God Must Remain Mysterious: Heidegger, a Strange Sort of Theologian

Eddie R. Babor


Transcendence is understood as man’s way of going beyond his finite state towards the divine, to God. But is it possible to talk of a brand of transcendence that brushes aside the contours of infinity or divinity? Or can transcendence happen in the mere plane of humanity less a God? This paper, by presenting Heidegger’s thoughts on transcendence and God, argues that Heidegger takes transcendence in the context of finitude. Instead of setting a place for a God in man’s efforts to reach out to the Divine, Heidegger sees nothing else but man – the Dasein – himself as the sole performer in this histrionics of transcendence. In transcendence, Dasein is called by Heidegger to go beyond the limits of being towards the nearness of Being. To Heidegger, transcendence is a finite move of Dasein from his ontic concerns up to the auspices of the ontological, the appropriation of Being.

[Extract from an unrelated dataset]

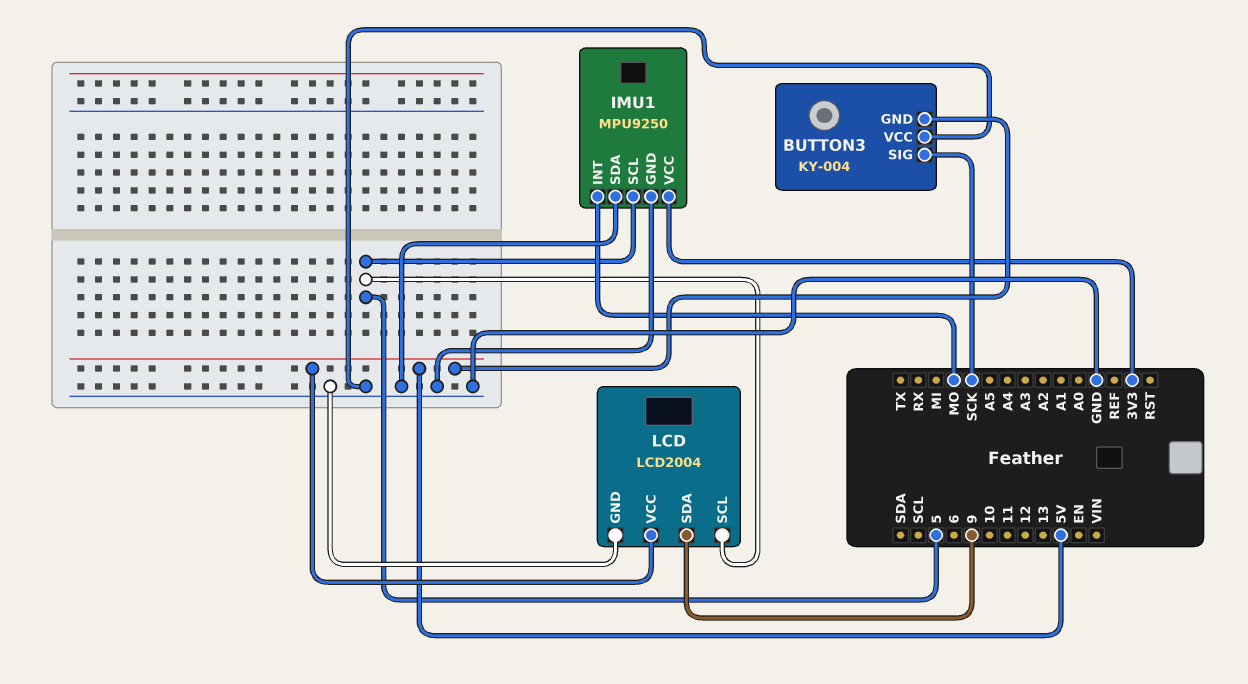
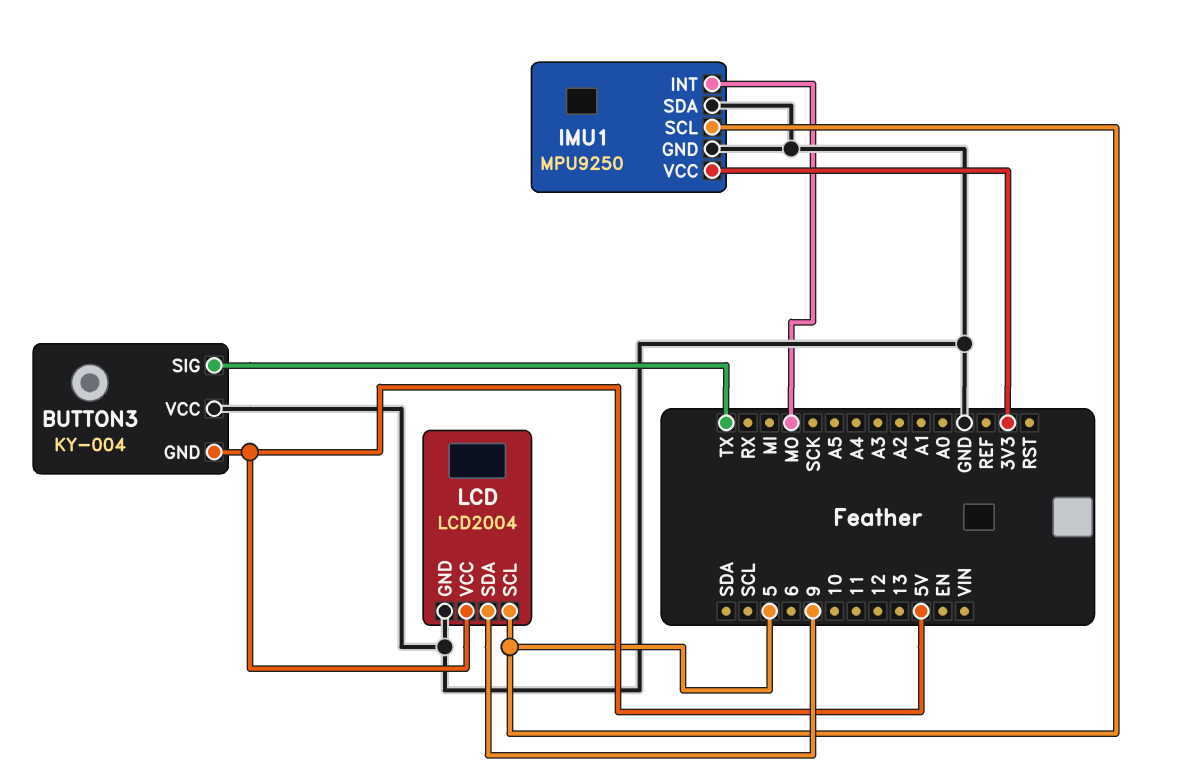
BUTTON3 pin SIG: SCK -> TX

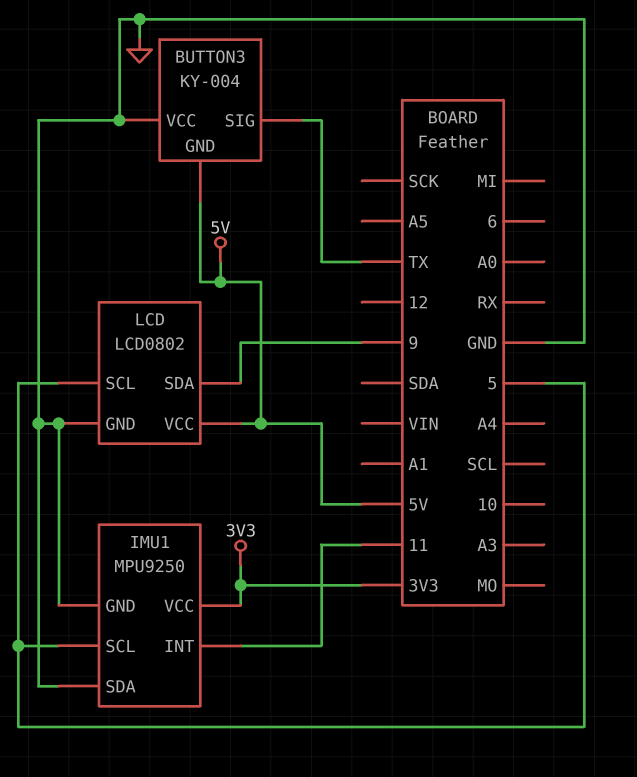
IMU1 pin INT: MO -> 11
LCD: LCD2004 -> LCD0802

As Dasein transcends, he needs the concernful assistance of God for him to hopefully attain the goal of his movement, i.e., to be the inquirer and the shepherd of Being. Transcendence, therefore, for Heidegger, is Dasein’s conquest of the ontological difference - the variance between being and Being. However, in this conquest Heidegger is not heading towards a degodization of God.